● Problem description:
Each line of the data that includes the string "характеристики" is to be copied out.
[Opening Listed records section]
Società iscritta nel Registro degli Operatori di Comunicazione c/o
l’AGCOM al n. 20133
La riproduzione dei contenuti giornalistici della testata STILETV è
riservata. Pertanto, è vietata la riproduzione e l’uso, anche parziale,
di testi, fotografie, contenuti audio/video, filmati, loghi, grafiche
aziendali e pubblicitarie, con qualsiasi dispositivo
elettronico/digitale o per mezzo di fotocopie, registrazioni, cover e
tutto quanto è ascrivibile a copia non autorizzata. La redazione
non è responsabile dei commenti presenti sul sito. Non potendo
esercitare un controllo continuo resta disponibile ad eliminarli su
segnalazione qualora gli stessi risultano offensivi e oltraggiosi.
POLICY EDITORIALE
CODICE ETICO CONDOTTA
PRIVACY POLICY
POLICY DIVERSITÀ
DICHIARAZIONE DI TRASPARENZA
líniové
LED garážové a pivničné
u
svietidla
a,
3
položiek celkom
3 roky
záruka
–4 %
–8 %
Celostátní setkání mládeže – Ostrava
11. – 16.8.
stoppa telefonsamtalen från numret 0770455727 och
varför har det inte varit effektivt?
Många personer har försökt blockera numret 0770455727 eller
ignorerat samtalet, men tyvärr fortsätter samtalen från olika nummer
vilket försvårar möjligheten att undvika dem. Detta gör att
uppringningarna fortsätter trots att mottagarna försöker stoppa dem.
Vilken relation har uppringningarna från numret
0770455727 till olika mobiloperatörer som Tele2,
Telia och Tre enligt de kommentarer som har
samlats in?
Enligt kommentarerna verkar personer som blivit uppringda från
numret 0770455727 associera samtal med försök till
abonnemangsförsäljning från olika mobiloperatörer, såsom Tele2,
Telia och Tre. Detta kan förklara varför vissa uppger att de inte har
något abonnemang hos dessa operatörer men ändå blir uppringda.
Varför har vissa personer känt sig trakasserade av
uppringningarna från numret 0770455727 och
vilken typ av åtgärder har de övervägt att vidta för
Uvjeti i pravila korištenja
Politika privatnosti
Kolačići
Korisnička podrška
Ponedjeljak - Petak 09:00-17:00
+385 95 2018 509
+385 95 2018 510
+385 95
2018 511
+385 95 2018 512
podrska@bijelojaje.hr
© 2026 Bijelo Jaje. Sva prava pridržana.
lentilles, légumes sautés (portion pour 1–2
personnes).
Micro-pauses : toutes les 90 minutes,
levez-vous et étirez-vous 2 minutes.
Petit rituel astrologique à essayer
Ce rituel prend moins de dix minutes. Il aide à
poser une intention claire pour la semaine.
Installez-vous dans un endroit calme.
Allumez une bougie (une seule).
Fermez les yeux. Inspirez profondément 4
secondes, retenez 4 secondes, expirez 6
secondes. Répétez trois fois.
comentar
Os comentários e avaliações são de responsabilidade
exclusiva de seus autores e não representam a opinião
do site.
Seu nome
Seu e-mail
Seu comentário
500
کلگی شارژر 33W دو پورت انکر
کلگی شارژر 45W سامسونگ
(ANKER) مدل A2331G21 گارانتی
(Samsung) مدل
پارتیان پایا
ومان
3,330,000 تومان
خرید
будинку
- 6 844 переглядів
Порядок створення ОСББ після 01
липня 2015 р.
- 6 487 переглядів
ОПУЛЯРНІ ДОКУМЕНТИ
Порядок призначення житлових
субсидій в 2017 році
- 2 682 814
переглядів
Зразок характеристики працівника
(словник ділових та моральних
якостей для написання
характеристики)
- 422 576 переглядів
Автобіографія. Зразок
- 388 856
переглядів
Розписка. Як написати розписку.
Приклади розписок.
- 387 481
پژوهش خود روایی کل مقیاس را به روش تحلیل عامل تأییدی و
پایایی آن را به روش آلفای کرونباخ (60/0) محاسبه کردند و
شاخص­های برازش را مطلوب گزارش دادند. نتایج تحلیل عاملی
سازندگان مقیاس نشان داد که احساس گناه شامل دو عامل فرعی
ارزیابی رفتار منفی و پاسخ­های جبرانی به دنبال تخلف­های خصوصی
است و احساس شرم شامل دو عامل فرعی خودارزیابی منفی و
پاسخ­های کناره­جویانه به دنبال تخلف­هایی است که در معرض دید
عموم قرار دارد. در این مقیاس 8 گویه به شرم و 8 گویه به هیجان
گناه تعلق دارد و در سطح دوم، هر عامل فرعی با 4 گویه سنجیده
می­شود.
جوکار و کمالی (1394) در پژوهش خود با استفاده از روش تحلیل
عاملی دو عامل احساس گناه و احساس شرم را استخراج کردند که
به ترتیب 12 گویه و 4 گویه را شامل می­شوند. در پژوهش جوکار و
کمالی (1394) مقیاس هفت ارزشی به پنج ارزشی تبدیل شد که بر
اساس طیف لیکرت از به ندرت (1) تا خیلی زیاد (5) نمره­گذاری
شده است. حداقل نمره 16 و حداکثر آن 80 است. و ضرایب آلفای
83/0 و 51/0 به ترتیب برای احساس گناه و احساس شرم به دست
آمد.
[Closing Listed records section]
● Answer box:
Зразок характеристики працівника
характеристики)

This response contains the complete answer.